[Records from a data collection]
-- Opening Marker --
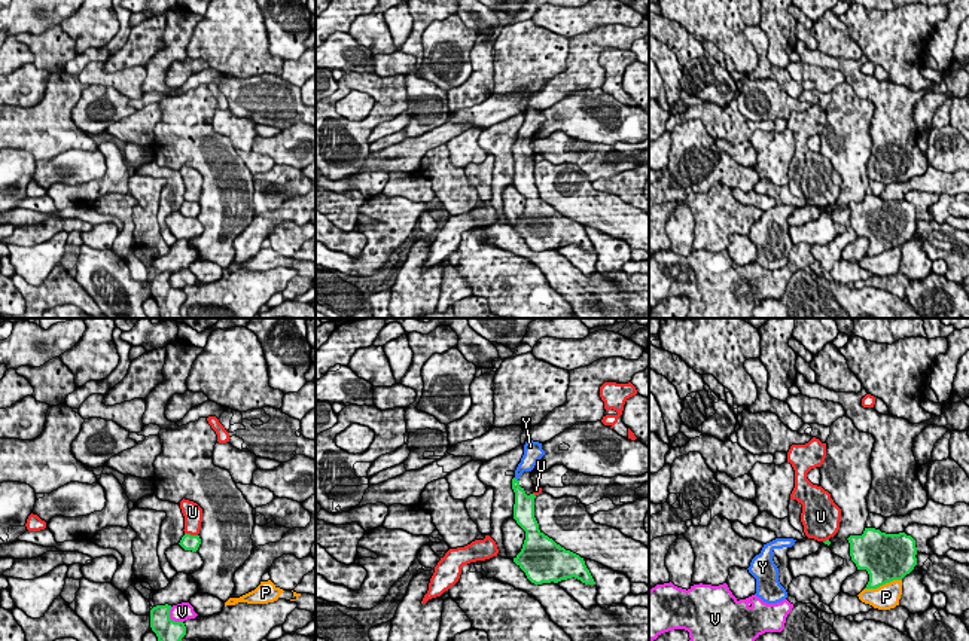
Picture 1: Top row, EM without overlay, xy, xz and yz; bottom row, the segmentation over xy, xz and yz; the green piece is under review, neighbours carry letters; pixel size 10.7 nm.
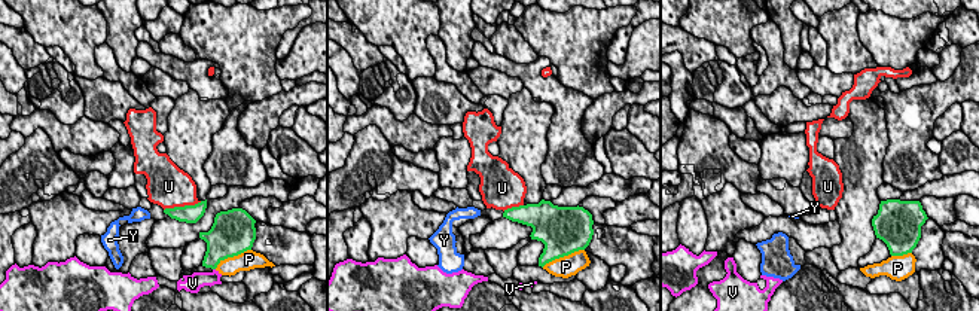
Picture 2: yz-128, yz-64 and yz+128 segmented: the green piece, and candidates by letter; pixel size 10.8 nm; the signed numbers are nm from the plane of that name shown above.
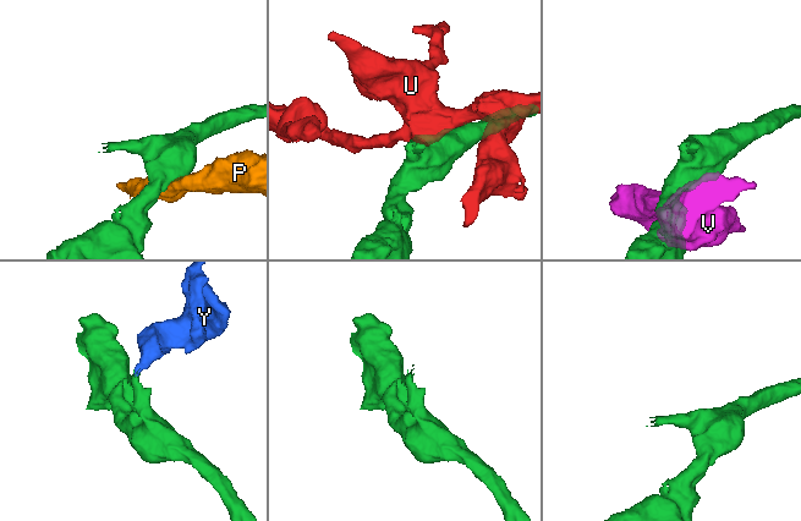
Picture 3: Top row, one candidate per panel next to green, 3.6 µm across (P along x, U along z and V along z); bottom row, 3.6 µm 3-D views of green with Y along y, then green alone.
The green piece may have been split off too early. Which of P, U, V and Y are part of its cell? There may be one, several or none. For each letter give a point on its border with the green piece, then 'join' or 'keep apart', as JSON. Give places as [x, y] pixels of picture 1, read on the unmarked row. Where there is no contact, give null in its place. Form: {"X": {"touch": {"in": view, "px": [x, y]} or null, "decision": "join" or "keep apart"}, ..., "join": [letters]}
{"P": {"touch": {"in": "yz", "px": [883, 250]}, "decision": "keep apart"}, "U": {"touch": {"in": "xy", "px": [189, 201]}, "decision": "keep apart"}, "V": {"touch": {"in": "xy", "px": [170, 286]}, "decision": "keep apart"}, "Y": {"touch": {"in": "xz", "px": [515, 146]}, "decision": "join"}, "join": ["Y"]}

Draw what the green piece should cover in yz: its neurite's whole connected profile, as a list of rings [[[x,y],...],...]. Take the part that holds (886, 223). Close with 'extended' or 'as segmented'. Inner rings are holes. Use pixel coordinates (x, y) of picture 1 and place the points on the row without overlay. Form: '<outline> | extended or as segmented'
[[[865,195],[862,202],[850,202],[850,223],[857,236],[866,236],[869,248],[865,256],[877,256],[893,247],[902,247],[917,232],[915,207],[905,199],[886,201],[875,195]]] | as segmented

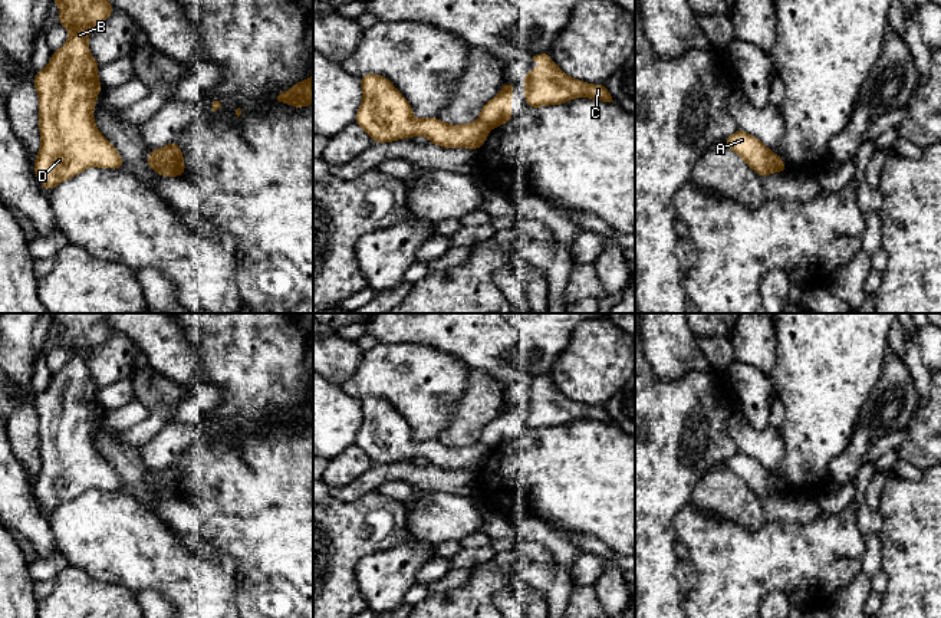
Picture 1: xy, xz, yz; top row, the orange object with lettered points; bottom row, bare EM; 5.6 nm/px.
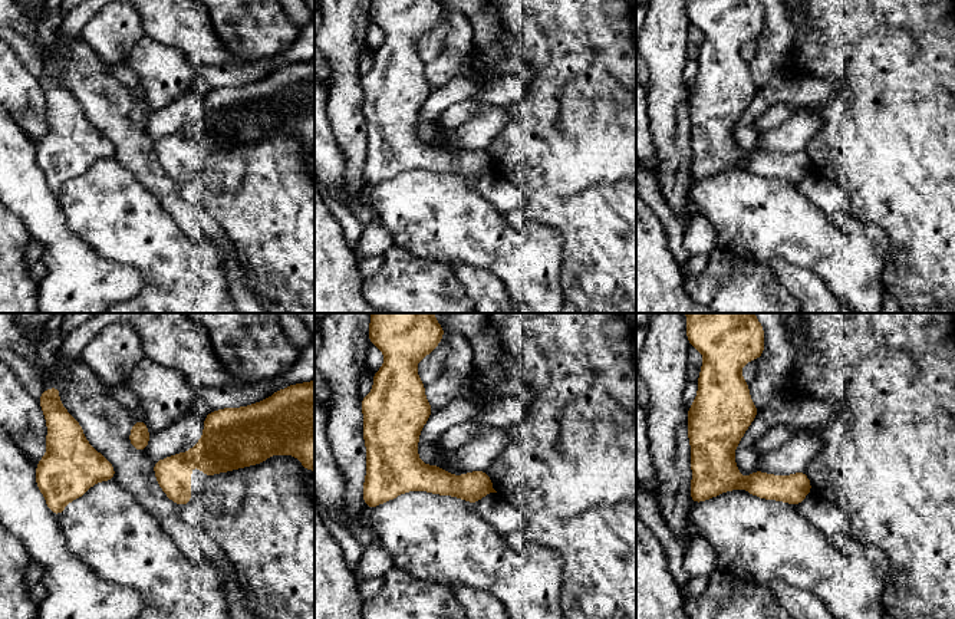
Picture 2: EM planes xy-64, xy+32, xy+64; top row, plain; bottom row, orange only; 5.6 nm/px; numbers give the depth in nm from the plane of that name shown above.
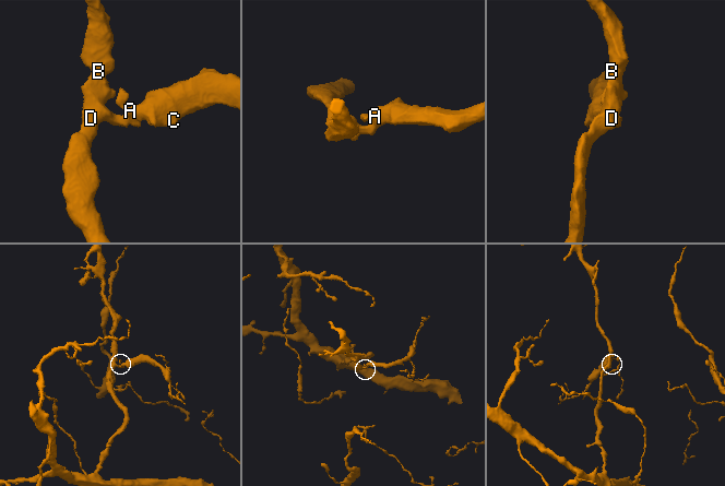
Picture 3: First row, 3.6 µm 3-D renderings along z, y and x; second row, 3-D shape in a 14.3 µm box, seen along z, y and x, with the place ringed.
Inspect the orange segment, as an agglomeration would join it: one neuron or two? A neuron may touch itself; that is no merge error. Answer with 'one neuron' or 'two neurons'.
two neurons

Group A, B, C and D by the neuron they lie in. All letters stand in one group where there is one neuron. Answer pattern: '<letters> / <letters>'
A C / B D

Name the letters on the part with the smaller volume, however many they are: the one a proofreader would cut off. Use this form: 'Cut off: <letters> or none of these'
Cut off: A, C

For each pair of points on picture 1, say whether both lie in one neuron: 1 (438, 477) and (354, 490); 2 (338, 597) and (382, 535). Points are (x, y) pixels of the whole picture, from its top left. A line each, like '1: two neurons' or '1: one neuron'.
1: one neuron
2: one neuron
-- Closing Marker --
**EXERCISE DETAILS:**
Among the lines of the data, identify those with the word "above". Copy each of them.

**OUTPUT:**
Picture 2: yz-128, yz-64 and yz+128 segmented: the green piece, and candidates by letter; pixel size 10.8 nm; the signed numbers are nm from the plane of that name shown above.
Picture 2: EM planes xy-64, xy+32, xy+64; top row, plain; bottom row, orange only; 5.6 nm/px; numbers give the depth in nm from the plane of that name shown above.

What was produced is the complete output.